Yup, THE real deal XXX GTO is up for sale on fleabay...


Hurry! Only 6 days left to own the iconic Vin Diesel driven GTO built by Eddie Paul customs.



Bidding is up to $17,300 and counting.....

Pontiac GTO Custom | eBay

*1967 PONTIAC GTO FROM THE MOVIE "XXX"

WITH VIN DIESEL!*​This amazing piece of movie memorabilia is from the private collection of Eddie Paul of EP Industries. One of the most famous builder of Hollywood movie cars. Eddie built all the cars for the movie "Grease," the original "Fast and the Furious," and "2 fast 2 Furious," "Streets of Fire," Sylvestor Stallone's Mercury in the movie "Cobra," plus many, many more! Eddie has built custom cars and bikes for over 100 movies! The Pontiacs in "XXX" were actually LeMans' with GTO taillights and badges. There were 12 customized for the movie, only 4 are known to have survived filming. This is by far the nicest one! The only one to have received a body-off build as it was what the studio calls a "picture car." This was the car used in all promo for the movie. TV ads, trailers, still shots, posters, etc... All had the original engines, or small block Chevys, this one has a crate 502 Chevrolet big block, mildly warmed over with a turbo 400 trans. 4 wheel Baer disc brakes with vented rotors. Currie rear end, Auto Meter gauges, new interior. The paint is House of Kolor Chameleon which at the time was $450 PER PINT! Hood scoop has red lighting on the sides. The only visual difference in the car from the movie, is the Eddie laser cut XXX in a custom grille he built. The car looks, runs and handles amazing! A rare chance to own a fully documented piece of automotive movie history, a perfect addition to the serious collector! Please email with any questions. Car is located in El Segundo, California.


:leaving:


----------



## Orion88 (Apr 24, 2012)

I can only hope the ones used in the driving scenes had a Pontiac Motor......


----------



## GTO JUDGE (May 14, 2005)

Took these pics of it when I was at the GTOAA Convention in Loveland Colorado in July 2012.


----------



## GTO JUDGE (May 14, 2005)




----------



## chuckha62 (Apr 5, 2010)

Oddly, it does nothing for me.


----------



## geeteeohguy (Feb 2, 2008)

I agree, Chuck, but not oddly. Obviously is more like it!! _YECH!_!!


----------



## Indetrucks (Apr 2, 2013)

They ruined that car...
What's up with the air filter relocation deal?


----------



## ALKYGTO (Mar 29, 2010)

Bidding is only up to $20K with 4 days 8 hours left.

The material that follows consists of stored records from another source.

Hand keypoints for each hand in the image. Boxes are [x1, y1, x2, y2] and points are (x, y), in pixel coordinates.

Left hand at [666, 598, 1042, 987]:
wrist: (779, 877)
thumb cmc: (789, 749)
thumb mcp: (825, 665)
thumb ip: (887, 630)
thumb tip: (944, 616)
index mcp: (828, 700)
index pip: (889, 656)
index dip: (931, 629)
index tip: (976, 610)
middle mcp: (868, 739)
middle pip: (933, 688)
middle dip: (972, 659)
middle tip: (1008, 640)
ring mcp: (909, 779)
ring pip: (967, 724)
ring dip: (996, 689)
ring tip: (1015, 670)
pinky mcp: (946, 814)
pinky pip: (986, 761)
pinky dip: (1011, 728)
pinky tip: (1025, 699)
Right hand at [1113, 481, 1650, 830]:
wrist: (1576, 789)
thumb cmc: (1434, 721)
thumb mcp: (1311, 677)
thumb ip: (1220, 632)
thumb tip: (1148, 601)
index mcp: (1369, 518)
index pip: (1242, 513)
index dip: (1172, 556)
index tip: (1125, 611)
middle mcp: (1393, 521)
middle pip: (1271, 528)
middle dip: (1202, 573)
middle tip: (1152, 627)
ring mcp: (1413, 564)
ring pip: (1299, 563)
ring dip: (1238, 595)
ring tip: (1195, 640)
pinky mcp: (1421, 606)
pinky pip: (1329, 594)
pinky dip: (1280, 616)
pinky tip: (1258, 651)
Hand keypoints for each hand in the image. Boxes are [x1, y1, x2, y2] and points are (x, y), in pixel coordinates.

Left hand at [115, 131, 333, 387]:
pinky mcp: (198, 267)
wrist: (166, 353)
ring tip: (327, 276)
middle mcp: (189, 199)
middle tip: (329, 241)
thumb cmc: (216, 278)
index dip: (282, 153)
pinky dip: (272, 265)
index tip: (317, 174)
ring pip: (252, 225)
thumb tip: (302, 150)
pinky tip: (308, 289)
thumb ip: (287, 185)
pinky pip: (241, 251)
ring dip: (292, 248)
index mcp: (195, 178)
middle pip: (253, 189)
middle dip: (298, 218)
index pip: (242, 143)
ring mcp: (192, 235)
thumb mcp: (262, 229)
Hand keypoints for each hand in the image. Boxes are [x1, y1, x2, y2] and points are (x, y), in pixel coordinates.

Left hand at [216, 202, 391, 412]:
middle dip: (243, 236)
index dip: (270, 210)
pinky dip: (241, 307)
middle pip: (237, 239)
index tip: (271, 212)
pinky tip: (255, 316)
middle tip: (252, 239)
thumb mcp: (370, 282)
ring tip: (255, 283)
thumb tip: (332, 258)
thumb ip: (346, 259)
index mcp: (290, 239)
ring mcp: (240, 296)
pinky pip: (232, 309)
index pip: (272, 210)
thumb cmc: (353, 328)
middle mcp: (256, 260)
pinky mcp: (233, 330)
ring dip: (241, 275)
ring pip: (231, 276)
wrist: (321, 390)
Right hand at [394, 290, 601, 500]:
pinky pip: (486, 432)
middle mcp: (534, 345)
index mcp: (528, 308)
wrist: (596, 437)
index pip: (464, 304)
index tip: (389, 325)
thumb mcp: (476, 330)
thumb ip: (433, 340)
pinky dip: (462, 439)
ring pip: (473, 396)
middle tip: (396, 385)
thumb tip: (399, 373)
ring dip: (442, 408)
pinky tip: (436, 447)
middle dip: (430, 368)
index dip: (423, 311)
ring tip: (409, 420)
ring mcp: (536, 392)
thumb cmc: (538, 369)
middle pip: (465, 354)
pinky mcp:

Hurry GeeTee, you may lose your dreamcar! :rofl:


----------



## GTO JUDGE (May 14, 2005)

Personally I don't care for it. I prefer the look of classic with no to little to no over the top resto modding. This includes Foose wheels on them. To me they don't look right on these. 

This car was advertised heavily in 2012 for the convention.


----------



## 69Goatee (Aug 14, 2009)

Not the same car. I too saw the convertible at the GTOAA show here in Wichita. That was the "weapons" car with the rockets, flame thrower and the top that flew off so Vin could use the seat back/parachute. The back seat also flipped around to uncover guns. The one on eBay says it was a frame off resto with a 502 BBC. It might be a nice car without the stupid hood scoop....and cheby engine.


----------



## crustysack (Oct 5, 2008)

pitch that stupid scoop and the side pipes- and while we are at it remove it from the top banner for this page, at least the one for sale doesnt have the 6 trillion lights and useless gauges as the other one


----------



## topfuel67 (Dec 23, 2008)

crustysack said:


> and while we are at it remove it from the top banner for this page,


X2! No representation of a real 60's GTO on the banner is not right.


----------